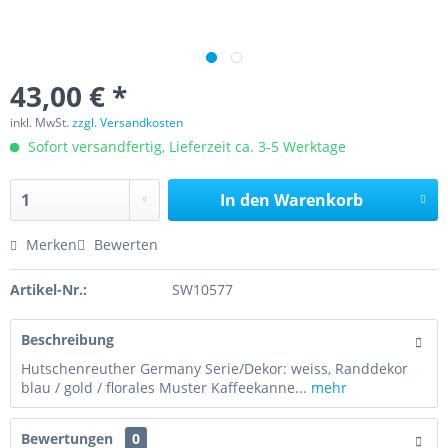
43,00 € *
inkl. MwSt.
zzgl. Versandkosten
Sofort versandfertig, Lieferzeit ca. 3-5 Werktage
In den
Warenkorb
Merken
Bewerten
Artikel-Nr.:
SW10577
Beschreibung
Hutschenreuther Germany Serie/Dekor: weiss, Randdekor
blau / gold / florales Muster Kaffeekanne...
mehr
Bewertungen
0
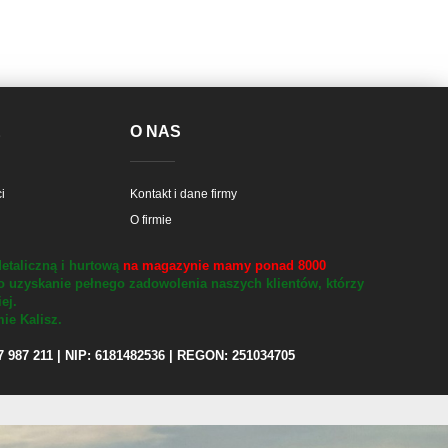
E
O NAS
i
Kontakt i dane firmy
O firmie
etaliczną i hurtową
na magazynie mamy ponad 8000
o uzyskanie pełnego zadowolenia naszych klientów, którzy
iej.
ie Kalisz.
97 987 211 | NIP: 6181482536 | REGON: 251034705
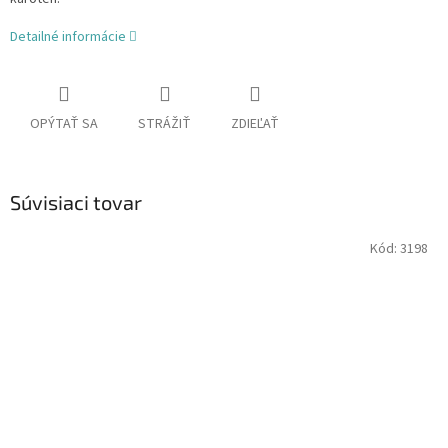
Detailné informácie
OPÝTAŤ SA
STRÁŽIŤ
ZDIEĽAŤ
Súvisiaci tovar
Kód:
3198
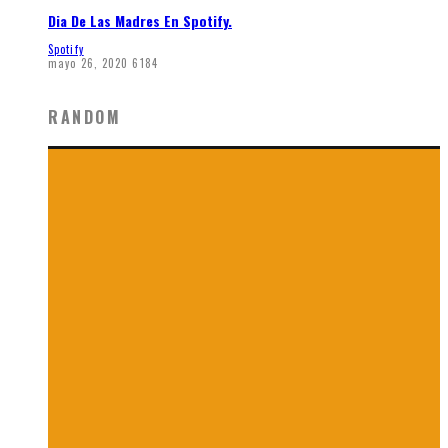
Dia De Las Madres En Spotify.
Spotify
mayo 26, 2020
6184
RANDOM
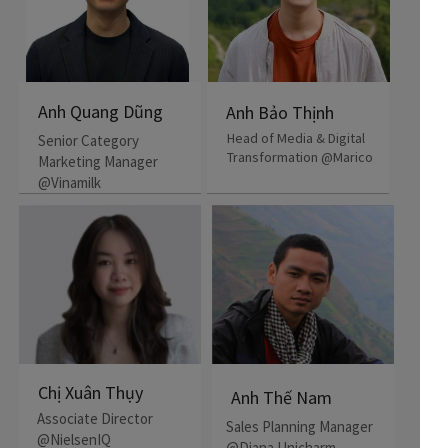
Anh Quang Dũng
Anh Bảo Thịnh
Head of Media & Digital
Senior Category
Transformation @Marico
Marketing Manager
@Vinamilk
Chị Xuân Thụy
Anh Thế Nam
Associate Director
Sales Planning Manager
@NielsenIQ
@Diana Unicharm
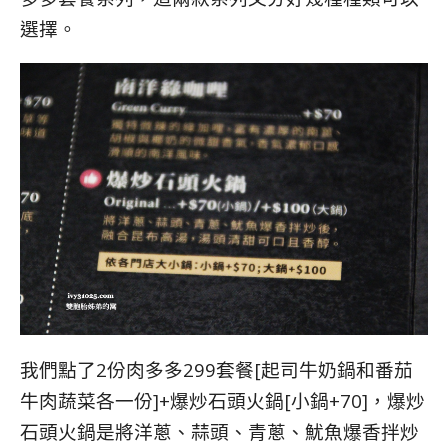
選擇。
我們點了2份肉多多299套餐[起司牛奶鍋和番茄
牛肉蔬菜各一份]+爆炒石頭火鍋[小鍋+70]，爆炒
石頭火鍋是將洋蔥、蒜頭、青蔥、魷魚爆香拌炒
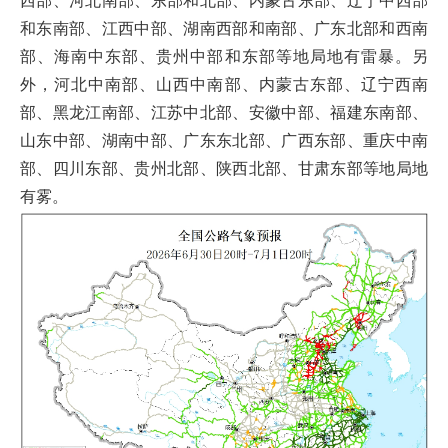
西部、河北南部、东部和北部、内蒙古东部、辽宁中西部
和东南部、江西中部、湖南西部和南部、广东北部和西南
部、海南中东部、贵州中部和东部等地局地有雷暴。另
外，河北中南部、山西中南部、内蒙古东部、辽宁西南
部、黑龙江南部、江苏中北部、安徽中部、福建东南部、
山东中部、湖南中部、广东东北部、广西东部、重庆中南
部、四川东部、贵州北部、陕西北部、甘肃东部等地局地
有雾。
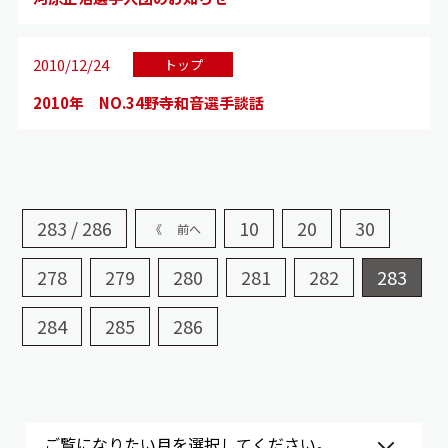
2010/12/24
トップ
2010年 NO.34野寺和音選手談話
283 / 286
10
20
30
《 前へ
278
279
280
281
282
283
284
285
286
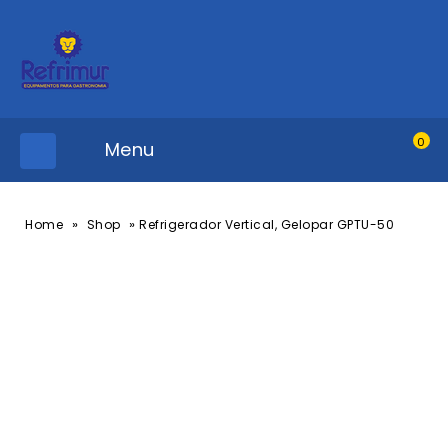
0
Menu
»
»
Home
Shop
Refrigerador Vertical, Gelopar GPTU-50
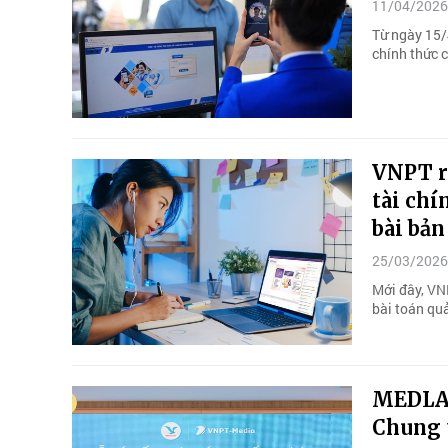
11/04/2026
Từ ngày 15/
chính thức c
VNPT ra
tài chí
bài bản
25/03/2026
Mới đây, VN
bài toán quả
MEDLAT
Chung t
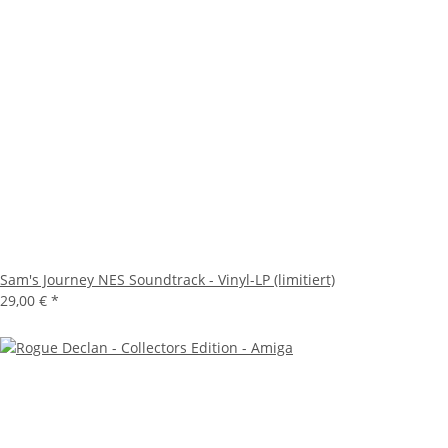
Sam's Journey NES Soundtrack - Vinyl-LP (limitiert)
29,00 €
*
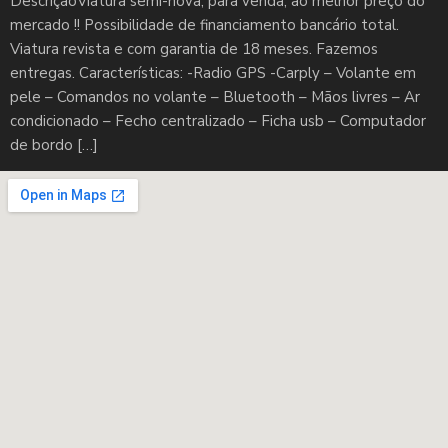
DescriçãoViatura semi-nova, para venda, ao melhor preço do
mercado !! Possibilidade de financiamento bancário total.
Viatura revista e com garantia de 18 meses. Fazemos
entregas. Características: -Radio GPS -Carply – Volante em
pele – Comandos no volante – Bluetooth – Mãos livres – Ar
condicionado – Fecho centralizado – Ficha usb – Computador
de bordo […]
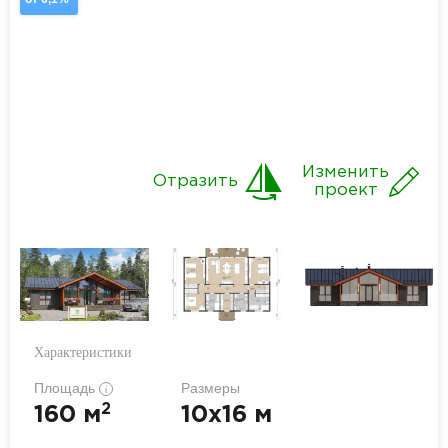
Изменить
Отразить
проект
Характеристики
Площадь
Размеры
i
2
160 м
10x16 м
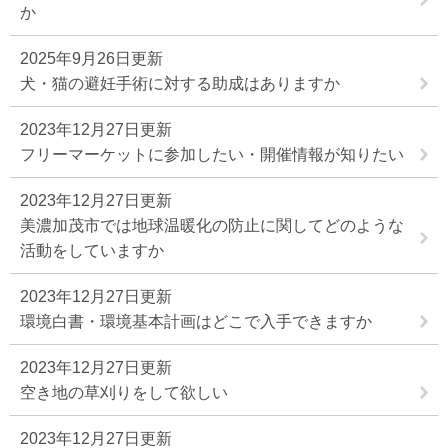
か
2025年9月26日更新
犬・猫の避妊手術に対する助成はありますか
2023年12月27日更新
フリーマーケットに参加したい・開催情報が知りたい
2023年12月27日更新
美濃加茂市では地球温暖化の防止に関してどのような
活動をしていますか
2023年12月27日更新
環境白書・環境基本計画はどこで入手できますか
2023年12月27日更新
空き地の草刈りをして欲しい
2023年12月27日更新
________________
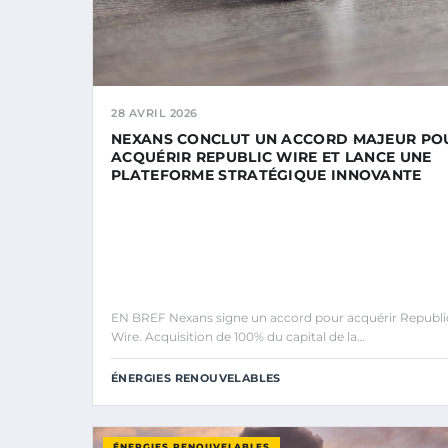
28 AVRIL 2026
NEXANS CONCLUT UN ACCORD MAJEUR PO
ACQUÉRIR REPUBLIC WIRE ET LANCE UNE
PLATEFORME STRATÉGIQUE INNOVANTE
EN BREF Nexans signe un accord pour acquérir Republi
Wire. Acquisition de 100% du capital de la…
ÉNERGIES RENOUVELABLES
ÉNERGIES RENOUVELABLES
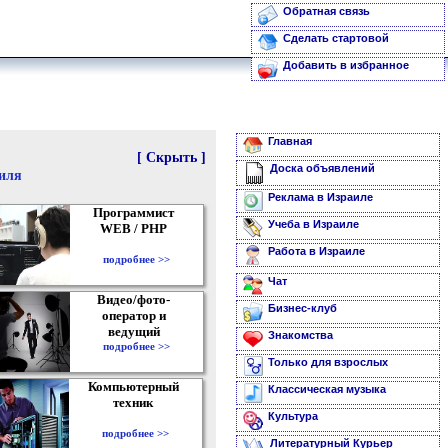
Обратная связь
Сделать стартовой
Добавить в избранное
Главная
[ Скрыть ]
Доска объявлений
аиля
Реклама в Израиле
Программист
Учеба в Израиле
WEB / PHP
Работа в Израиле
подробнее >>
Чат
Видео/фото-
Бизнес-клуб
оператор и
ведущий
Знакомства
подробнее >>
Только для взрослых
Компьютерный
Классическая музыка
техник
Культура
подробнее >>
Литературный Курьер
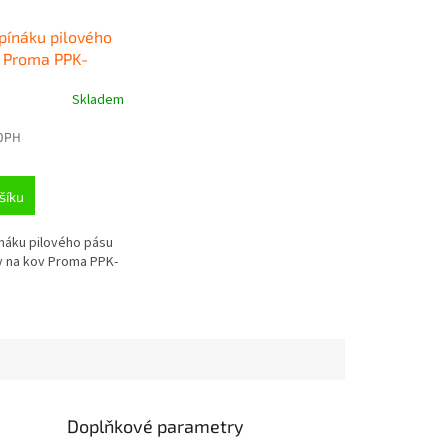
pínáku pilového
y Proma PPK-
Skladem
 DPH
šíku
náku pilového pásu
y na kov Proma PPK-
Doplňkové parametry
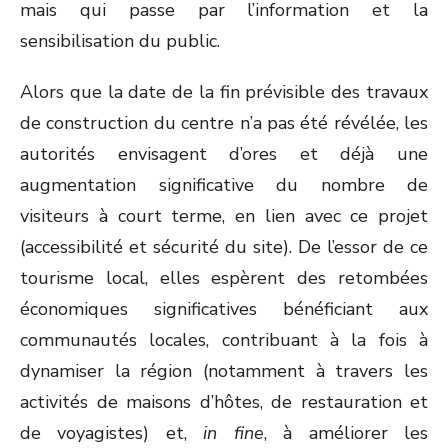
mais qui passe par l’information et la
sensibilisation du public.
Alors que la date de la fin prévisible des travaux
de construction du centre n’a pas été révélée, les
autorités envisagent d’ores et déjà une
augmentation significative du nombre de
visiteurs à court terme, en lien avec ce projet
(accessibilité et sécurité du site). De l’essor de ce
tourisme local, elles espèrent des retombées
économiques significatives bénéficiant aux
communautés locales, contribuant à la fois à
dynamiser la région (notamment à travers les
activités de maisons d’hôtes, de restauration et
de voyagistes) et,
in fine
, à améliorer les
________________
Aim of the exercise -
Copy out each line of the records where the word "内蒙古东部" appears.

Solution for this problem -
西部、河北南部、东部和北部、内蒙古东部、辽宁中西部
外，河北中南部、山西中南部、内蒙古东部、辽宁西南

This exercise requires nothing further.